Towards Generalizable Reinforcement Learning for Trade Execution

TL;DR

This paper investigates overfitting in reinforcement learning for trade execution, models it as offline RL with dynamic context, and proposes compact representation learning to improve generalization, validated through a high-fidelity simulator.

Contribution

It introduces a formal framework for trade execution as offline RL with dynamic context and proposes methods to mitigate overfitting via compact context representations.

Findings

Proposed a theoretical generalization bound highlighting overfitting causes.

Developed algorithms that learn compact context representations to reduce overfitting.

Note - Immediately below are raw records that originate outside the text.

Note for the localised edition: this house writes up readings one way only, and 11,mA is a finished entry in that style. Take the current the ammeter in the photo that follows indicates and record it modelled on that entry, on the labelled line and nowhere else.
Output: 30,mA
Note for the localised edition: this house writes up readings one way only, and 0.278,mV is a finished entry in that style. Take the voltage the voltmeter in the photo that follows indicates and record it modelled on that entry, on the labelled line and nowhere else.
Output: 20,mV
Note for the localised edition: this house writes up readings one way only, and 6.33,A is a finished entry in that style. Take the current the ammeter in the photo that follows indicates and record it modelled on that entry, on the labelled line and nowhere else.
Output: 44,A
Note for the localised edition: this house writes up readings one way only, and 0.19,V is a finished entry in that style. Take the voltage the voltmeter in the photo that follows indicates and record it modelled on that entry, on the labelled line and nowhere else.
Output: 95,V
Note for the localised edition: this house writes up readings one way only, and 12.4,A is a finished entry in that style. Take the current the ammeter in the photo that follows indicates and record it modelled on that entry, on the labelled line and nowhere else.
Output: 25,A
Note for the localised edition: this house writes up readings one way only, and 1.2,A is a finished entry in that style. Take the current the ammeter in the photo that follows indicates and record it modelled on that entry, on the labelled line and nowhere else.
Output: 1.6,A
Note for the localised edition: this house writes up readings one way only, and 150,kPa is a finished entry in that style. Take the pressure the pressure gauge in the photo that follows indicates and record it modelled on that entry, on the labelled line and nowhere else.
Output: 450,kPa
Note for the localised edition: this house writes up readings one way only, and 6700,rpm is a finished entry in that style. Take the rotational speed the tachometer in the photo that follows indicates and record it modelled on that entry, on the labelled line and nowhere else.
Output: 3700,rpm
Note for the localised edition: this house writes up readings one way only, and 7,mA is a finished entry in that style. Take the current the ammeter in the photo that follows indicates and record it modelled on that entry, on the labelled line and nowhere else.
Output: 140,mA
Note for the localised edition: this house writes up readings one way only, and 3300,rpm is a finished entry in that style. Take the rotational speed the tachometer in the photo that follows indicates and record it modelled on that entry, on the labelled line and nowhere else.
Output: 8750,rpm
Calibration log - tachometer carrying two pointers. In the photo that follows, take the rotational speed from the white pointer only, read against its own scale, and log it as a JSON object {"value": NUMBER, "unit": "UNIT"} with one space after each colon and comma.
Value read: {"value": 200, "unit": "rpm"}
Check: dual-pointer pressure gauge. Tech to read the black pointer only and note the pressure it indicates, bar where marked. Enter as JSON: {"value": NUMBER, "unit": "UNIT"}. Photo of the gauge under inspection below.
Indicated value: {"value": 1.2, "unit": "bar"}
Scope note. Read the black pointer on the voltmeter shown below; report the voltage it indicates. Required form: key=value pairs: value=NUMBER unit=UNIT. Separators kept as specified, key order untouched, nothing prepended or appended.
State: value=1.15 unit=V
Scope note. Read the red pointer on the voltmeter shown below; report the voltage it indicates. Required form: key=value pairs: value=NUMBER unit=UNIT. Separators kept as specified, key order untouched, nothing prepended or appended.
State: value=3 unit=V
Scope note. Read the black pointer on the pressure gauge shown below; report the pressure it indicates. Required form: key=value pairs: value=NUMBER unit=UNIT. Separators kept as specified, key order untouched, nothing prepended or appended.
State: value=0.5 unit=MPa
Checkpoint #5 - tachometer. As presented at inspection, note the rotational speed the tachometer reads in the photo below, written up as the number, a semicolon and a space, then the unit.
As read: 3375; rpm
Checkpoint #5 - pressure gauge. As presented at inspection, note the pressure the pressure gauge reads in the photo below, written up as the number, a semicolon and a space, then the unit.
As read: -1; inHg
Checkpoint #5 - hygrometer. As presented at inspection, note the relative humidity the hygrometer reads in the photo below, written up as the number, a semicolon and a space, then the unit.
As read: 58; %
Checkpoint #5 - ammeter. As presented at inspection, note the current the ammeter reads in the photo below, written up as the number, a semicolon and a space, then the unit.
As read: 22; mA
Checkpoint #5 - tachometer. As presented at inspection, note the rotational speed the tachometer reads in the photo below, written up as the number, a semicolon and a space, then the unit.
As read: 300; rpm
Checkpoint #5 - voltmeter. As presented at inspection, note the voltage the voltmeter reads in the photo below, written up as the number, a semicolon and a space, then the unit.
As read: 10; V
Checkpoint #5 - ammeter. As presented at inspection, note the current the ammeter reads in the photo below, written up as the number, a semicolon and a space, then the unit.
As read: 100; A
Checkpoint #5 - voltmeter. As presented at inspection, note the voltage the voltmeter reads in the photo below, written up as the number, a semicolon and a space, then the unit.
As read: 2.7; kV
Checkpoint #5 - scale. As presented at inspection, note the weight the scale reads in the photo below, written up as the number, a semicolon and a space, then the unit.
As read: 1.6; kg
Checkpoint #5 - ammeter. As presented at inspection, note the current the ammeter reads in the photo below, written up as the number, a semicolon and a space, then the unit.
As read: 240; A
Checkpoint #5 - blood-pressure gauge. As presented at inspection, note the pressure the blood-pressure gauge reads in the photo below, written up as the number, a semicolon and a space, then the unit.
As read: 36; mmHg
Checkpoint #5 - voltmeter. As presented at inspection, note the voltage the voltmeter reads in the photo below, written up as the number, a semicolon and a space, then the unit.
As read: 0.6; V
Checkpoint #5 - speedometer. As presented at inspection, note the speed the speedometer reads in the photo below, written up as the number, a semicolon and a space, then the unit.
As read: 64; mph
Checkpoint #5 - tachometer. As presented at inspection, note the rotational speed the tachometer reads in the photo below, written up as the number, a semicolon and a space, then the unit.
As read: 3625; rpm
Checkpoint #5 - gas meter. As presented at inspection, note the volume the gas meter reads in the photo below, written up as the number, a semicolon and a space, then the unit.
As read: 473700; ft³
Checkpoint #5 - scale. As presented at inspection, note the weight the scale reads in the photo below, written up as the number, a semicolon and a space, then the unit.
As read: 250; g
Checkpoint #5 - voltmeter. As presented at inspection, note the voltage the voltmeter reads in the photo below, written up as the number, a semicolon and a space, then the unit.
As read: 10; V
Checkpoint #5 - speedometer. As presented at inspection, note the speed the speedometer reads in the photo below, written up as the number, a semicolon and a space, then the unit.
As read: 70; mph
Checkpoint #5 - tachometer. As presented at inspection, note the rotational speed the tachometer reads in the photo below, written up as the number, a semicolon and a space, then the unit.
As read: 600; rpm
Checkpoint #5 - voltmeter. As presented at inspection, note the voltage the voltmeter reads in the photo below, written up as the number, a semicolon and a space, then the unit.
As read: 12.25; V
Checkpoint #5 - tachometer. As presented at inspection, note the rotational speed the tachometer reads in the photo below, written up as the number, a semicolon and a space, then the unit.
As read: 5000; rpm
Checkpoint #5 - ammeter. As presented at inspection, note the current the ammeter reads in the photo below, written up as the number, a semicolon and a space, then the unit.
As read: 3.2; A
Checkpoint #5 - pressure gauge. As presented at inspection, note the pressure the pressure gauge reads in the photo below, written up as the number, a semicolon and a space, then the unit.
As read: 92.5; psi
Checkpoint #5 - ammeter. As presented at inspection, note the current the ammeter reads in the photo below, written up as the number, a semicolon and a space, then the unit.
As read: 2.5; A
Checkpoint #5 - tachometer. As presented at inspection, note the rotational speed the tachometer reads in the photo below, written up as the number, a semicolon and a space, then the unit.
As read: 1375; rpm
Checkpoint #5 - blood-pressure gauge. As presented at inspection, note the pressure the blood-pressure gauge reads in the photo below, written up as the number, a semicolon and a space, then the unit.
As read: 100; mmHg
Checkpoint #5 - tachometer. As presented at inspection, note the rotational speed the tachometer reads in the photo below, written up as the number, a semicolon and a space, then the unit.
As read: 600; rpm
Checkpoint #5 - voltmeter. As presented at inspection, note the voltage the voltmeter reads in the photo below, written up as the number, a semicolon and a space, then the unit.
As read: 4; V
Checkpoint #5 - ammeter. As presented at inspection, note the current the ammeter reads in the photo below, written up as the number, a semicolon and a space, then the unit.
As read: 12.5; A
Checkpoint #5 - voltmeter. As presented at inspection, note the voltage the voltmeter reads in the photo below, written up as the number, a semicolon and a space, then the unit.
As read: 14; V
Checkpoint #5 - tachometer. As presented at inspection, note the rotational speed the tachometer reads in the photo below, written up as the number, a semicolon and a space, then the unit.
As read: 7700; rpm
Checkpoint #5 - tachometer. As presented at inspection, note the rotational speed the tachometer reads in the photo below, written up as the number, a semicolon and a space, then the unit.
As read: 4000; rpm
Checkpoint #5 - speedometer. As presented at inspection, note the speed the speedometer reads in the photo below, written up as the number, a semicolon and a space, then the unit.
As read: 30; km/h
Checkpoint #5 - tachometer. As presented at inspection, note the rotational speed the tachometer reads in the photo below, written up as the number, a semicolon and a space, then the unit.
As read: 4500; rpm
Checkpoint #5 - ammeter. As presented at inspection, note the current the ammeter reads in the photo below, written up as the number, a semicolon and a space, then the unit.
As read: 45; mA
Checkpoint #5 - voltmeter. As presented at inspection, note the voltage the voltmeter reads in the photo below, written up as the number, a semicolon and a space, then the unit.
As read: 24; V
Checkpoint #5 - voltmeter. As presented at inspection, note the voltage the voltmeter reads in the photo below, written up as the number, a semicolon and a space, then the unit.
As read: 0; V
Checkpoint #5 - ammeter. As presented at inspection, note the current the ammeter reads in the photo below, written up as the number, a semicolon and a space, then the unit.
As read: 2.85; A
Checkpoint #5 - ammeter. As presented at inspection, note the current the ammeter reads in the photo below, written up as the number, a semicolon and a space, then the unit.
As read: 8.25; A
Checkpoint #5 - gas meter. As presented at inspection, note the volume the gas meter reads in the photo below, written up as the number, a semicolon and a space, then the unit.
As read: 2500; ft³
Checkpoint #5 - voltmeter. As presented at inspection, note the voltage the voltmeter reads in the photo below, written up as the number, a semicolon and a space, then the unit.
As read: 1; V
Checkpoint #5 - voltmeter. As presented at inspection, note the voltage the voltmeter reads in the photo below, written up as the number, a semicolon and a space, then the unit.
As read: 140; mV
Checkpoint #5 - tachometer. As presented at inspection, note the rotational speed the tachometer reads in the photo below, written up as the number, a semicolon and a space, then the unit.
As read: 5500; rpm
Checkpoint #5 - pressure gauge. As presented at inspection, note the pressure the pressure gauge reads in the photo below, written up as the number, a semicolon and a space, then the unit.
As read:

Experiments show improved performance and generalization in a high-fidelity simulator.

Abstract

Optimized trade execution is to sell (or buy) a given amount of assets in a given time with the lowest possible trading cost. Recently, reinforcement learning (RL) has been applied to optimized trade execution to learn smarter policies from market data. However, we find that many existing RL methods exhibit considerable overfitting which prevents them from real deployment. In this paper, we provide an extensive study on the overfitting problem in optimized trade execution. First, we model the optimized trade execution as offline RL with dynamic context (ORDC), where the context represents market variables that cannot be influenced by the trading policy and are collected in an offline manner. Under this framework, we derive the generalization bound and find that the overfitting issue is caused by large context space and limited context samples in the offline setting. Accordingly, we propose to learn compact representations for context to address the overfitting problem, either by leveraging prior knowledge or in an end-to-end manner. To evaluate our algorithms, we also implement a carefully designed simulator based on historical limit order book (LOB) data to provide a high-fidelity benchmark for different algorithms. Our experiments on the high-fidelity simulator demonstrate that our algorithms can effectively alleviate overfitting and achieve better performance.